Limitations & Future Work¶
- Dependence on UCM and known intrinsics/distortion: Rays are sampled using the UCM model, meaning both training and inference require relatively accurate camera calibration parameters. Reliability on real-world scenes with unknown intrinsics or high calibration error remains to be seen.
- Non-central cameras are treated symbolically: While the derivation mentions per-pixel origins for non-central systems (catadioptric/panoramic), the experiments focus on central models. Generalization to strictly non-central lenses requires further verification.
- Synthetic training data: The 48k clips were rendered from 360° videos. Real-world fisheye/wide-angle effects like authentic noise, motion blur, and specific distortion distributions may not be fully captured.

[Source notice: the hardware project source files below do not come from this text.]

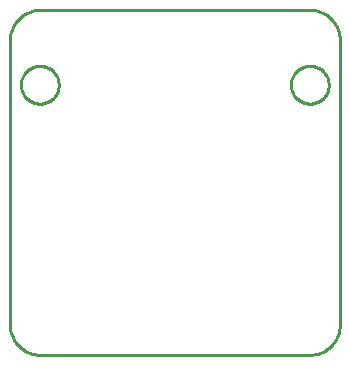
<source format=gbr>
G04 EAGLE Gerber RS-274X export*
G75*
%MOMM*%
%FSLAX34Y34*%
%LPD*%
%IN*%
%IPPOS*%
%AMOC8*
5,1,8,0,0,1.08239X$1,22.5*%
G01*
%ADD10C,0.254000*%


D10*
X0Y25400D02*
X97Y23186D01*
X386Y20989D01*
X865Y18826D01*
X1532Y16713D01*
X2380Y14666D01*
X3403Y12700D01*
X4594Y10831D01*
X5942Y9073D01*
X7440Y7440D01*
X9073Y5942D01*
X10831Y4594D01*
X12700Y3403D01*
X14666Y2380D01*
X16713Y1532D01*
X18826Y865D01*
X20989Y386D01*
X23186Y97D01*
X25400Y0D01*
X254000Y0D01*
X256214Y97D01*
X258411Y386D01*
X260574Y865D01*
X262687Y1532D01*
X264735Y2380D01*
X266700Y3403D01*
X268569Y4594D01*
X270327Y5942D01*
X271961Y7440D01*
X273458Y9073D01*
X274806Y10831D01*
X275997Y12700D01*
X277020Y14666D01*
X277868Y16713D01*
X278535Y18826D01*
X279014Y20989D01*
X279303Y23186D01*
X279400Y25400D01*
X279400Y266700D01*
X279303Y268914D01*
X279014Y271111D01*
X278535Y273274D01*
X277868Y275387D01*
X277020Y277435D01*
X275997Y279400D01*
X274806Y281269D01*
X273458Y283027D01*
X271961Y284661D01*
X270327Y286158D01*
X268569Y287506D01*
X266700Y288697D01*
X264735Y289720D01*
X262687Y290568D01*
X260574Y291235D01*
X258411Y291714D01*
X256214Y292003D01*
X254000Y292100D01*
X25400Y292100D01*
X23186Y292003D01*
X20989Y291714D01*
X18826Y291235D01*
X16713Y290568D01*
X14666Y289720D01*
X12700Y288697D01*
X10831Y287506D01*
X9073Y286158D01*
X7440Y284661D01*
X5942Y283027D01*
X4594Y281269D01*
X3403Y279400D01*
X2380Y277435D01*
X1532Y275387D01*
X865Y273274D01*
X386Y271111D01*
X97Y268914D01*
X0Y266700D01*
X0Y25400D01*
X41400Y228076D02*
X41332Y227031D01*
X41195Y225992D01*
X40990Y224965D01*
X40719Y223953D01*
X40383Y222961D01*
X39982Y221993D01*
X39518Y221054D01*
X38995Y220146D01*
X38413Y219275D01*
X37775Y218444D01*
X37084Y217657D01*
X36343Y216916D01*
X35556Y216225D01*
X34725Y215588D01*
X33854Y215006D01*
X32946Y214482D01*
X32007Y214018D01*
X31039Y213617D01*
X30047Y213281D01*
X29035Y213010D01*
X28008Y212805D01*
X26969Y212669D01*
X25924Y212600D01*
X24876Y212600D01*
X23831Y212669D01*
X22792Y212805D01*
X21765Y213010D01*
X20753Y213281D01*
X19761Y213617D01*
X18793Y214018D01*
X17854Y214482D01*
X16946Y215006D01*
X16075Y215588D01*
X15244Y216225D01*
X14457Y216916D01*
X13716Y217657D01*
X13025Y218444D01*
X12388Y219275D01*
X11806Y220146D01*
X11282Y221054D01*
X10818Y221993D01*
X10417Y222961D01*
X10081Y223953D01*
X9810Y224965D01*
X9605Y225992D01*
X9469Y227031D01*
X9400Y228076D01*
X9400Y229124D01*
X9469Y230169D01*
X9605Y231208D01*
X9810Y232235D01*
X10081Y233247D01*
X10417Y234239D01*
X10818Y235207D01*
X11282Y236146D01*
X11806Y237054D01*
X12388Y237925D01*
X13025Y238756D01*
X13716Y239543D01*
X14457Y240284D01*
X15244Y240975D01*
X16075Y241613D01*
X16946Y242195D01*
X17854Y242718D01*
X18793Y243182D01*
X19761Y243583D01*
X20753Y243919D01*
X21765Y244190D01*
X22792Y244395D01*
X23831Y244532D01*
X24876Y244600D01*
X25924Y244600D01*
X26969Y244532D01*
X28008Y244395D01*
X29035Y244190D01*
X30047Y243919D01*
X31039Y243583D01*
X32007Y243182D01*
X32946Y242718D01*
X33854Y242195D01*
X34725Y241613D01*
X35556Y240975D01*
X36343Y240284D01*
X37084Y239543D01*
X37775Y238756D01*
X38413Y237925D01*
X38995Y237054D01*
X39518Y236146D01*
X39982Y235207D01*
X40383Y234239D01*
X40719Y233247D01*
X40990Y232235D01*
X41195Y231208D01*
X41332Y230169D01*
X41400Y229124D01*
X41400Y228076D01*
X270000Y228076D02*
X269932Y227031D01*
X269795Y225992D01*
X269590Y224965D01*
X269319Y223953D01*
X268983Y222961D01*
X268582Y221993D01*
X268118Y221054D01*
X267595Y220146D01*
X267013Y219275D01*
X266375Y218444D01*
X265684Y217657D01*
X264943Y216916D01*
X264156Y216225D01*
X263325Y215588D01*
X262454Y215006D01*
X261546Y214482D01*
X260607Y214018D01*
X259639Y213617D01*
X258647Y213281D01*
X257635Y213010D01*
X256608Y212805D01*
X255569Y212669D01*
X254524Y212600D01*
X253476Y212600D01*
X252431Y212669D01*
X251392Y212805D01*
X250365Y213010D01*
X249353Y213281D01*
X248361Y213617D01*
X247393Y214018D01*
X246454Y214482D01*
X245546Y215006D01*
X244675Y215588D01*
X243844Y216225D01*
X243057Y216916D01*
X242316Y217657D01*
X241625Y218444D01*
X240988Y219275D01*
X240406Y220146D01*
X239882Y221054D01*
X239418Y221993D01*
X239017Y222961D01*
X238681Y223953D01*
X238410Y224965D01*
X238205Y225992D01*
X238069Y227031D01*
X238000Y228076D01*
X238000Y229124D01*
X238069Y230169D01*
X238205Y231208D01*
X238410Y232235D01*
X238681Y233247D01*
X239017Y234239D01*
X239418Y235207D01*
X239882Y236146D01*
X240406Y237054D01*
X240988Y237925D01*
X241625Y238756D01*
X242316Y239543D01*
X243057Y240284D01*
X243844Y240975D01*
X244675Y241613D01*
X245546Y242195D01*
X246454Y242718D01*
X247393Y243182D01*
X248361Y243583D01*
X249353Y243919D01*
X250365Y244190D01*
X251392Y244395D01*
X252431Y244532D01*
X253476Y244600D01*
X254524Y244600D01*
X255569Y244532D01*
X256608Y244395D01*
X257635Y244190D01*
X258647Y243919D01*
X259639Y243583D01*
X260607Y243182D01*
X261546Y242718D01*
X262454Y242195D01*
X263325Y241613D01*
X264156Y240975D01*
X264943Y240284D01*
X265684Y239543D01*
X266375Y238756D01*
X267013Y237925D01*
X267595Y237054D01*
X268118Y236146D01*
X268582Y235207D01*
X268983Y234239D01*
X269319Y233247D01*
X269590Y232235D01*
X269795Y231208D01*
X269932Y230169D01*
X270000Y229124D01*
X270000Y228076D01*
M02*

</source>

- Image quality is not always superior: UCPE's FVD/FID is occasionally higher than baselines (e.g., 569.3 vs 555.5 in some settings). The primary gain is in control precision (pose/lens/orientation), while pure fidelity remains comparable to the base model.
Related Work & Insights¶
- vs. Plücker Encoding (CameraCtrl / AC3D): These represent rays as absolute 6D vectors. While interpretable, they depend on a global coordinate system, generalize poorly across scenes, and are typically restricted to pinhole models. UCPE adopts relative ray transforms to remove world-frame dependence and support non-linear lenses.
- vs. PRoPE / GTA (Relative Camera Encoding): These inject relative SE(3) or projection transforms into attention to improve consistency but are limited to camera-level reasoning and the pinhole assumption. UCPE refines these operators to the per-token ray level, achieving lower pose and lens error.

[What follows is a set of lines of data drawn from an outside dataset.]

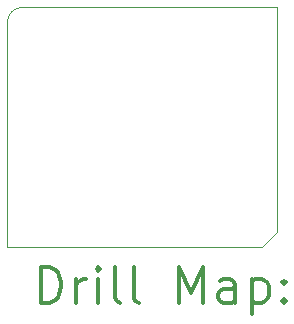
<source format=gbr>
%FSLAX45Y45*%
G04 Gerber Fmt 4.5, Leading zero omitted, Abs format (unit mm)*
G04 Created by KiCad (PCBNEW 5.1.6-c6e7f7d~87~ubuntu20.04.1) date 2020-09-28 13:15:50*
%MOMM*%
%LPD*%
G01*
G04 APERTURE LIST*
%TA.AperFunction,Profile*%
%ADD10C,0.050000*%
%TD*%
%ADD11C,0.200000*%
%ADD12C,0.300000*%
G04 APERTURE END LIST*
D10*
X5969000Y-6858000D02*
X5842000Y-6985000D01*
X3683000Y-5080000D02*
G75*
G02*
X3810000Y-4953000I127000J0D01*
G01*
X5969000Y-4953000D02*
X3810000Y-4953000D01*
X5969000Y-6858000D02*
X5969000Y-4953000D01*
X3683000Y-6985000D02*
X5842000Y-6985000D01*
X3683000Y-5080000D02*
X3683000Y-6985000D01*
D11*
D12*
X3966928Y-7453214D02*
X3966928Y-7153214D01*
X4038357Y-7153214D01*
X4081214Y-7167500D01*
X4109786Y-7196071D01*
X4124071Y-7224643D01*
X4138357Y-7281786D01*
X4138357Y-7324643D01*
X4124071Y-7381786D01*
X4109786Y-7410357D01*
X4081214Y-7438929D01*
X4038357Y-7453214D01*
X3966928Y-7453214D01*
X4266928Y-7453214D02*
X4266928Y-7253214D01*
X4266928Y-7310357D02*
X4281214Y-7281786D01*
X4295500Y-7267500D01*
X4324071Y-7253214D01*
X4352643Y-7253214D01*
X4452643Y-7453214D02*
X4452643Y-7253214D01*
X4452643Y-7153214D02*
X4438357Y-7167500D01*
X4452643Y-7181786D01*
X4466928Y-7167500D01*
X4452643Y-7153214D01*
X4452643Y-7181786D01*
X4638357Y-7453214D02*
X4609786Y-7438929D01*
X4595500Y-7410357D01*
X4595500Y-7153214D01*
X4795500Y-7453214D02*
X4766928Y-7438929D01*
X4752643Y-7410357D01*
X4752643Y-7153214D01*
X5138357Y-7453214D02*
X5138357Y-7153214D01*
X5238357Y-7367500D01*
X5338357Y-7153214D01*
X5338357Y-7453214D01*
X5609786Y-7453214D02*
X5609786Y-7296071D01*
X5595500Y-7267500D01*
X5566928Y-7253214D01*
X5509786Y-7253214D01*
X5481214Y-7267500D01*
X5609786Y-7438929D02*
X5581214Y-7453214D01*
X5509786Y-7453214D01*
X5481214Y-7438929D01*
X5466928Y-7410357D01*
X5466928Y-7381786D01*
X5481214Y-7353214D01*
X5509786Y-7338929D01*
X5581214Y-7338929D01*
X5609786Y-7324643D01*
X5752643Y-7253214D02*
X5752643Y-7553214D01*
X5752643Y-7267500D02*
X5781214Y-7253214D01*
X5838357Y-7253214D01*
X5866928Y-7267500D01*
X5881214Y-7281786D01*
X5895500Y-7310357D01*
X5895500Y-7396071D01*
X5881214Y-7424643D01*
X5866928Y-7438929D01*
X5838357Y-7453214D01*
X5781214Y-7453214D01*
X5752643Y-7438929D01*
X6024071Y-7424643D02*
X6038357Y-7438929D01*
X6024071Y-7453214D01*
X6009786Y-7438929D01*
X6024071Y-7424643D01*
X6024071Y-7453214D01*
X6024071Y-7267500D02*
X6038357Y-7281786D01*
X6024071Y-7296071D01*
X6009786Y-7281786D01*
X6024071Y-7267500D01*
X6024071Y-7296071D01*
M02*

</source>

- vs. ReCamMaster (Direct Parameter Injection): This method concatenates [R,t] and FoV into the model, but essentially relies on camera-level parameter conditioning and a much larger parameter count (354M). UCPE achieves better relative pose control with 1/10 the parameters using a geometrically consistent ray representation.
Rating¶
- Novelty: ⭐⭐⭐⭐⭐ Shifting positional encoding from camera level to ray level to unify pose, intrinsics, and distortion is a fundamentally new geometric perspective.
- Experimental Thoroughness: ⭐⭐⭐⭐ Strong results on custom and cross-domain datasets with detailed ablations, though real-world non-central camera validation is limited.
- Writing Quality: ⭐⭐⭐⭐ Clear geometric derivations; Figure 2 provides an excellent comparison of encoding types.
- Value: ⭐⭐⭐⭐⭐ A plug-and-play adapter with <1% parameters that serves as a universal camera representation for various Transformer tasks.